WHAT THIS EXERCISE ASKS:
1. In the coronavirus article, how many contact tracers has Health Secretary Matt Hancock announced will be recruited?
2. Copy from the coronavirus article the passage starting at "Of course, what" and ending at "close to them.".

TEXT SECTION:
---------------
Coronavirus

Coronavirus   (Click to enlarge: opens in new window)

Only a national plan and workers’ control can guarantee a safe exit from lockdown

Martin Powell-Davies, Socialist Party national committee

There is a growing scientific consensus that successful management of the coronavirus crisis requires a comprehensive plan – combining mass testing, contact tracing and supported isolation of potentially infected individuals. But a managed plan of action is precisely what chaotic capitalism is struggling to achieve.

Medical science was already well aware that contact tracing has to be a key part of any strategy to tackle a viral epidemic, particularly where no vaccine is yet available. It is a technique already proven to work when tackling Ebola, Sars and Mers, for example.

The strategy is simple enough to understand. If you can quickly identify the close contacts of someone who is found to be infected, and then make sure that all these individuals are safely isolated, onward transmission of the virus is hopefully prevented. If this is done consistently, most new cases can be identified, isolated, and the outbreak eventually brought under control, avoiding further peaks of new infections.

Of course, what works medically has a social and economic cost too. Who pays to look after the income and welfare of the isolated individuals and their dependants for what, in the case of Covid-19, might need to be at least 14 days in isolation?

Their jobs and income must be guaranteed, or the strategy will fail to operate successfully. Similarly, resources have to be in place for food deliveries and other practical support to those who need it in order to remain isolated.

Contact tracing

How is contact tracing itself going to be carried out? Commentators place hopes in the development of tracing apps that could use smartphones to alert people that they have potentially been infected by someone who has been close to them.

But, even if they prove reliable, many, particularly the oldest and worst-off, may not own the kind of phones needed. Fears about privacy will also need to be addressed for take-up to be sufficiently high – perhaps requiring 60% of the population and 80% of smartphone owners – for such a system to work.

So, in addition to tracing apps, mass recruitment of contact tracers is going to be needed. Some of the work can be done remotely though phone interviews, some may require direct visits with adequate PPE.

A group of retired doctors and public health experts in Sheffield has set up a community contact tracing team. They train volunteers who identify contacts and then make daily phone calls to monitor symptoms, guard against mental health problems developing through isolation, and organise practical support like food delivery.

Health Secretary Matt Hancock has announced the recruitment of 18,000 tracers. But, yet again, it’s without the necessary urgency, clarity and infrastructure. All will need to be properly trained and paid for this important role. Meanwhile, 5,000 local authority environmental health officers, who already have the necessary skills and experience, have not been mobilised for this task.

The government is even proposing that 15,000 contact-tracing call centre staff will be hired through notorious outsourcers Serco and G4S, responsible for a litany of corner-cutting and incompetence in the public sector. Once more, the inability of the Tories and capitalism to apply a clear strategy is being exposed.

For a disease like Covid-19, where some proportion of infections seem to be passed on from people without obvious symptoms, mass testing is also vital.

It’s not good enough to set up random access to headline-grabbing testing centres that take hours to get to, with the risk that some carriers may spread the virus as they travel there. We need testing properly integrated into an overall strategy, firstly to identify individuals who have the virus, and then to test their traced close contacts.
---------------
MATERIAL SHOWN:
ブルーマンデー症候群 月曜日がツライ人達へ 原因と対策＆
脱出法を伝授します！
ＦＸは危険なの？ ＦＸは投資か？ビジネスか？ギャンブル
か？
---------------
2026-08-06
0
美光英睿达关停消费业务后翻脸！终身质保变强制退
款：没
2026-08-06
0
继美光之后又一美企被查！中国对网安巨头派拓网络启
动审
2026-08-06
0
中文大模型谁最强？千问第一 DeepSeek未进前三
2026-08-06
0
---------------
ANSWERS FOR THE TASKS:
1. 18,000

2.
Of course, what works medically has a social and economic cost too. Who pays to look after the income and welfare of the isolated individuals and their dependants for what, in the case of Covid-19, might need to be at least 14 days in isolation?

Their jobs and income must be guaranteed, or the strategy will fail to operate successfully. Similarly, resources have to be in place for food deliveries and other practical support to those who need it in order to remain isolated.

Contact tracing

How is contact tracing itself going to be carried out? Commentators place hopes in the development of tracing apps that could use smartphones to alert people that they have potentially been infected by someone who has been close to them.